*** Block opens ***

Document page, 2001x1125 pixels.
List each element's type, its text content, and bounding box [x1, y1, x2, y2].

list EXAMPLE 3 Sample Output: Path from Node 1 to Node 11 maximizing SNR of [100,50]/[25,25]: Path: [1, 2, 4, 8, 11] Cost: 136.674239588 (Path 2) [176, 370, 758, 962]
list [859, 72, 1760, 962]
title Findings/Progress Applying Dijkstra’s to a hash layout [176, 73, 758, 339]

*** Block closes ***

**PROBLEM DETAILS**
The material must be transcribed exactly, down to the last line.

**SOLUTION TO THIS PROBLEM**
Document page, 2001x1125 pixels.
List each element's type, its text content, and bounding box [x1, y1, x2, y2].

list EXAMPLE 3 Sample Output: Path from Node 1 to Node 11 maximizing SNR of [100,50]/[25,25]: Path: [1, 2, 4, 8, 11] Cost: 136.674239588 (Path 2) [176, 370, 758, 962]
list [859, 72, 1760, 962]
title Findings/Progress Applying Dijkstra’s to a hash layout [176, 73, 758, 339]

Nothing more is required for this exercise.